A police spokeswoman said the officers were at the mine "to facilitate the entry of four cars carrying workers".
The vehicles were able to enter without incident, she said.
Daly, a close friend of family members, attended a meeting with families and Solid Energy at the Greymouth Police Station on Wednesday.
He said chief executive Tony King refused to meet the families' experts to discuss a drift re-entry.
"He was like a robot. He was saying exactly what he'd been told to say. We just asked him to listen to our experts and without blinking he said no. Just like that. It blew me away," he said.
King told media he met with the families at the suggestion of police to diffuse the situation. However, police say they only facilitated the meeting.
Solid Energy is sealing the mine with a 20-metre thick concrete wall to allow the area to be returned to the Department of Conservation for inclusion in the Paparoa National Park. The families say international experts and Mines Rescue say it is safe to enter the drift – a 2.5km tunnel leading into the mine. They believe it is possible to retrieve any bodies which may be in the drift.
Environment Minister Nick Smith previously said it was not safe to enter the mine because of high methane levels, a likelihood of further explosions and rock fall. He said the mine had never been safe because it only had one exit route.

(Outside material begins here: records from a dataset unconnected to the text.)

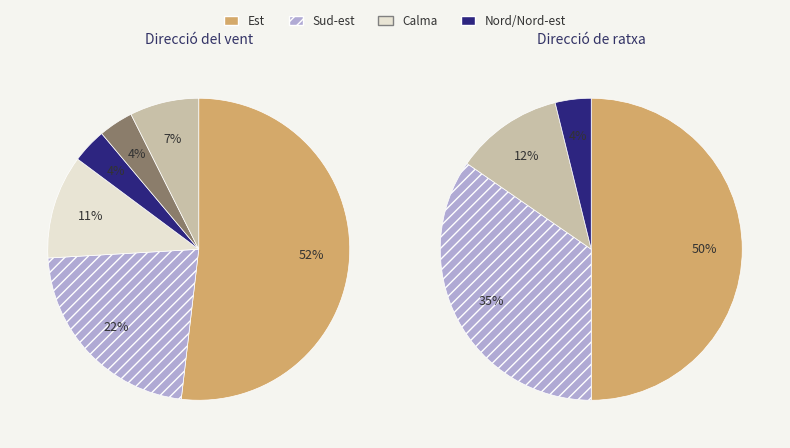

Is there any slice that represents more than half of the pie?

Yes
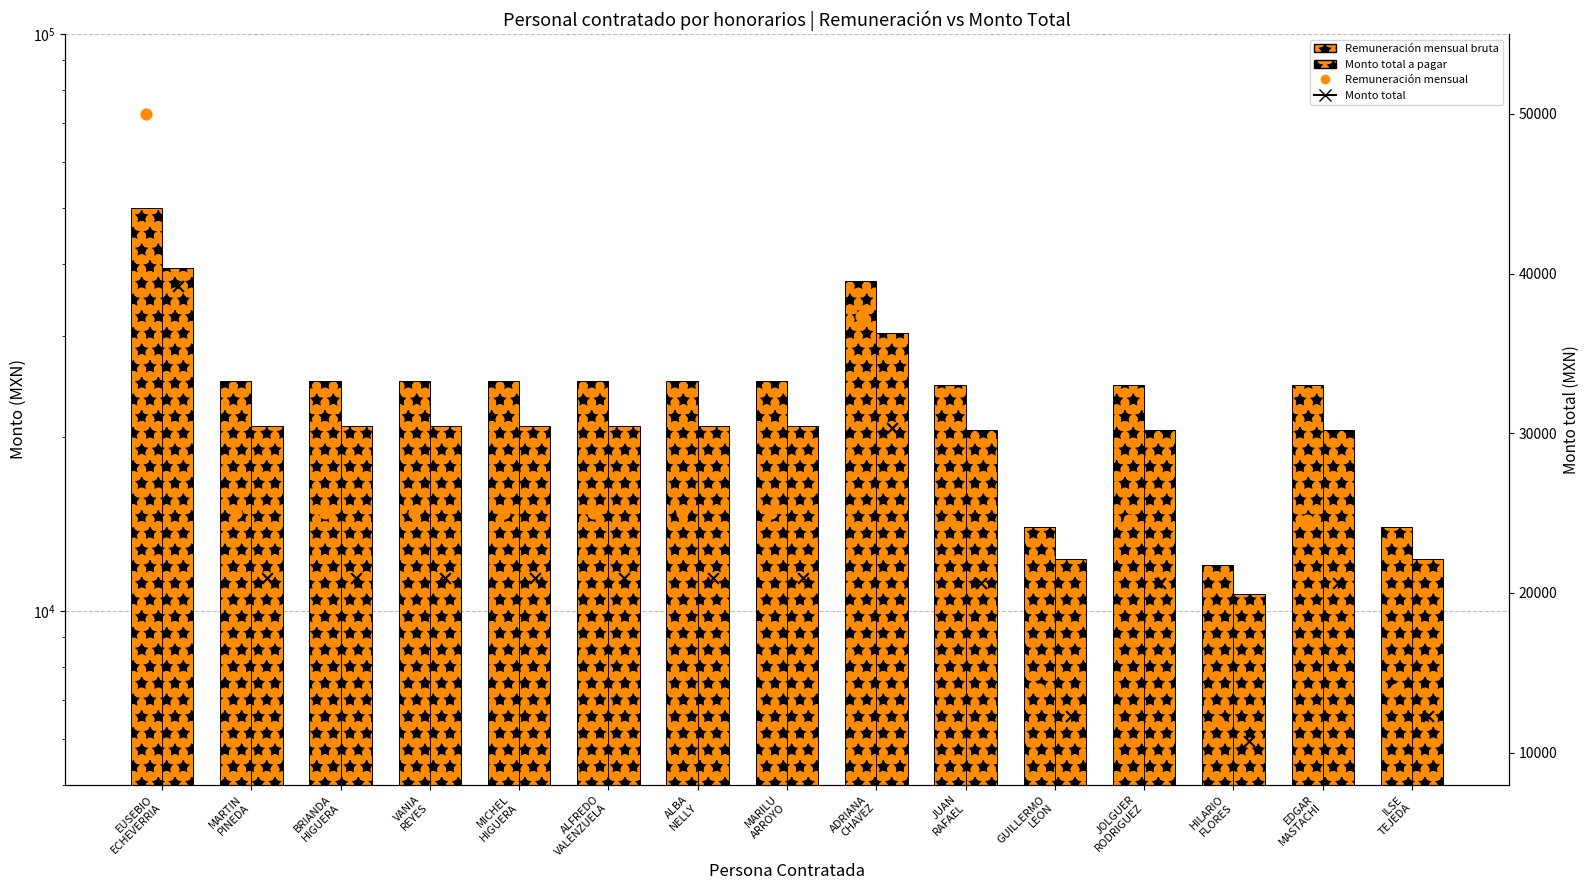

Is the value of Monto total a pagar at JUAN
RAFAEL greater than the value of Monto total at GUILLERMO
LEON?

Yes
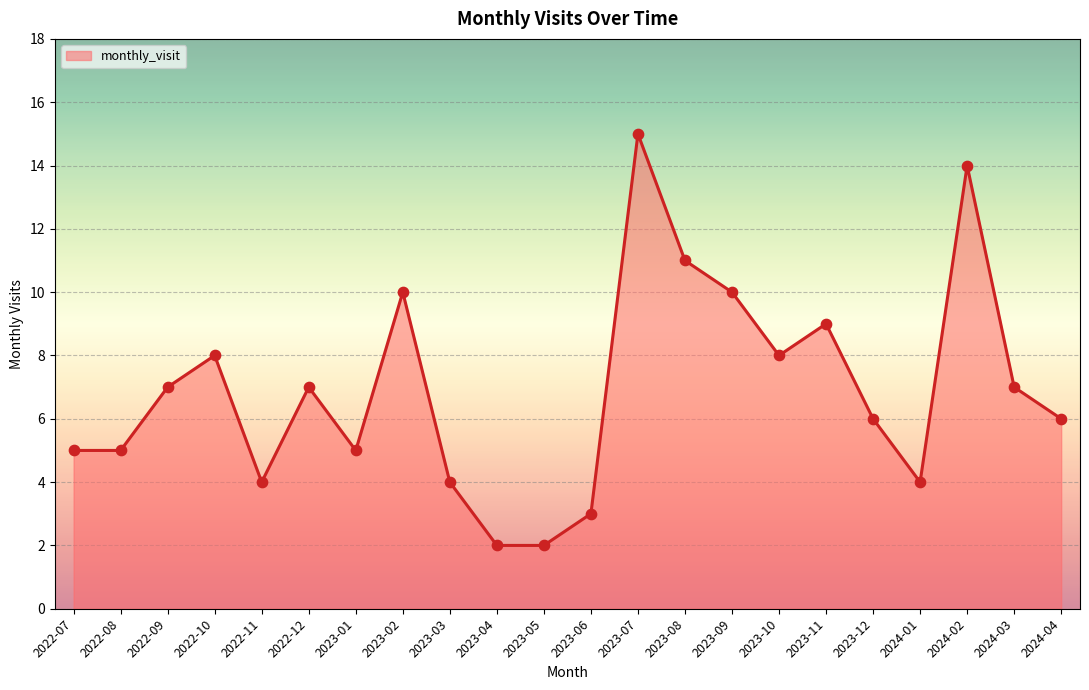

Between 2023-11 and 2024-01, which is larger?

2023-11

"There will always be differences in opinion but the only opinion that matters is the person that has legal responsibility," he said.
Dame Fiona Kidman said she would join the protest on Friday.
The plan to permanently seal the mine was a "travesty which should anger all New Zealanders", she said.
"These families have stood bravely, now it's time for the rest of New Zealand to stand with them. That's why I'm going."